When to call your healthcare professional
While exercise is generally safe and beneficial, certain situations warrant a call to your healthcare team:
- Frequent Hypoglycemia: If you experience repeated low blood sugar episodes during or after exercise, your medication regimen may need adjustment.
- Persistent Hyperglycemia: If your blood sugar consistently rises significantly after exercise, or remains high, it’s important to investigate why.
- New Symptoms: Any new or worsening symptoms like chest pain, severe dizziness, unusual fatigue, or joint pain during or after exercise should be reported.
- Unexplained Patterns: If you notice unusual or unpredictable blood sugar patterns related to your workouts that you can’t manage with your current plan.
- Before Starting New Intense Exercise: Always consult your doctor before beginning a new, more intense, or significantly different exercise program, especially if you have diabetes complications.
Questions to ask at your next visit
- “Based on my current activity level and medications, what are the best times for me to exercise?”
- “How should I adjust my insulin or medication doses on days I exercise, especially for different types of activity?”
- “What blood sugar targets should I aim for before, during, and after my workouts?”
- “What are the signs of hypoglycemia and hyperglycemia I should watch for during exercise, and how should I treat them?”
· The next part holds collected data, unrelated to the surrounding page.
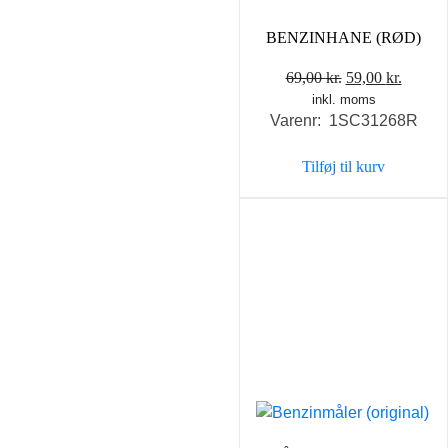
BENZINHANE (RØD)
Den
Den
69,00
kr.
59,00
kr.
inkl. moms
oprindelige
aktuel
Varenr: 1SC31268R
pris
pris
var:
er:
Tilføj til kurv
69,00 kr..
59,00 k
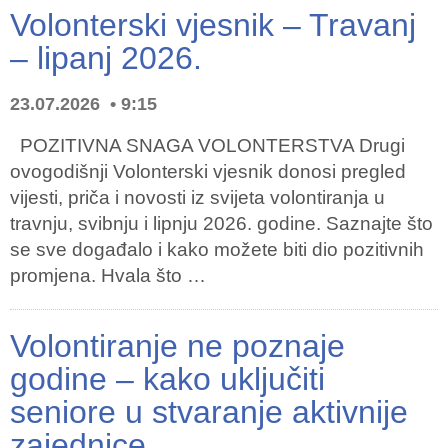
Volonterski vjesnik – Travanj
– lipanj 2026.
23.07.2026
9:15
POZITIVNA SNAGA VOLONTERSTVA Drugi
ovogodišnji Volonterski vjesnik donosi pregled
vijesti, priča i novosti iz svijeta volontiranja u
travnju, svibnju i lipnju 2026. godine. Saznajte što
se sve događalo i kako možete biti dio pozitivnih
promjena. Hvala što …
Volontiranje ne poznaje
godine – kako uključiti
seniore u stvaranje aktivnije
zajednice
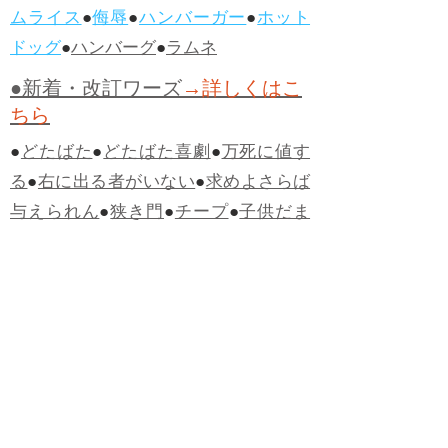
ムライス
●
侮辱
●
ハンバーガー
●
ホット
ドッグ
●
ハンバーグ
●
ラムネ
●新着・改訂ワーズ
→詳しくはこ
ちら
●
どたばた
●
どたばた喜劇
●
万死に値す
る
●
右に出る者がいない
●
求めよさらば
与えられん
●
狭き門
●
チープ
●
子供だま
し
●
老舗（しにせ）
●
二番煎じ
●
土用丑
の日
●
土用
●
自画自賛
●
手前味噌
●
ツケが
回ってくる
●
付け、ツケ
●
馬鹿に付ける
薬はない
●
チャラ男
●
チャラい
●
ちゃん
ぽん
●
ちゃらんぽらん
●
アフタヌーンテ
ィー
●
けだもの、獣
●
骨皮筋右衛門
●
下
手な鉄砲も数撃ちゃ当たる
●
死神
●
ケチ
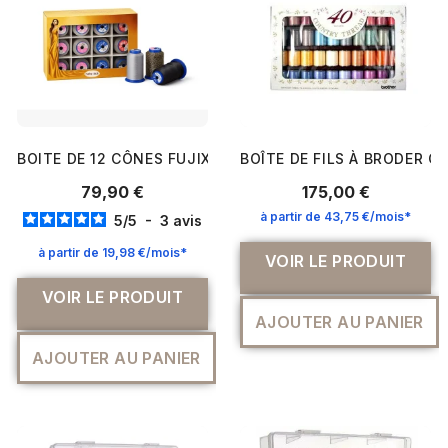
BOITE DE 12 CÔNES FUJIX POUR SURJETEUSE – BABY LO
BOÎTE DE FILS À BRODER 
79,90 €
175,00 €
à partir de 43,75 €/mois*
5
/
5
-
3
avis
à partir de 19,98 €/mois*
VOIR LE PRODUIT
VOIR LE PRODUIT
AJOUTER AU PANIER
AJOUTER AU PANIER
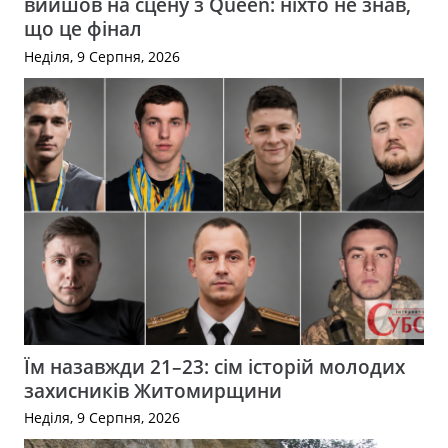
вийшов на сцену з Queen: ніхто не знав,
що це фінал
Неділя, 9 Серпня, 2026
Їм назавжди 21–23: сім історій молодих
захисників Житомирщини
Неділя, 9 Серпня, 2026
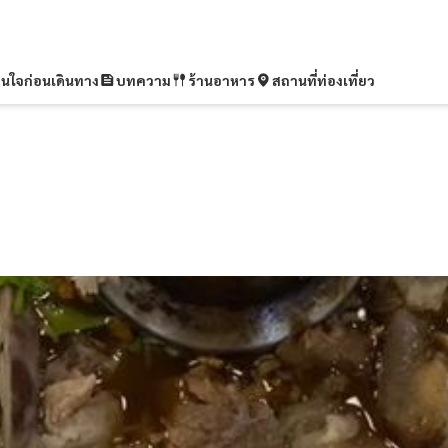
ุ่นใจก่อนเดินทาง
บทความ
ร้านอาหาร
สถานที่ท่องเที่ยว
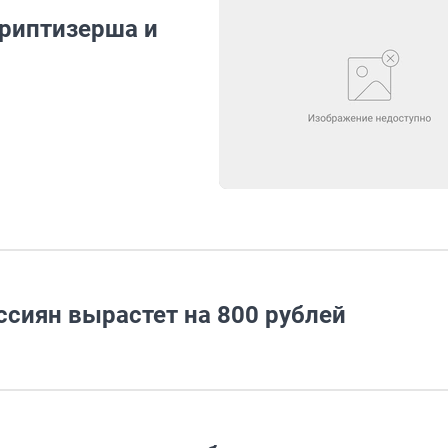
риптизерша и
ссиян вырастет на 800 рублей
- “Are there any specific exercises or activities I should avoid given my diabetes complications?”
Medical note: This article is for education only and does not replace care from your healthcare professional. If you use insulin or medicines that can cause low blood glucose, are pregnant, have kidney disease, heart disease, vision problems, neuropathy, or other diabetes-related complications, discuss changes to food, activity, medicines, devices, or travel plans with your diabetes care team.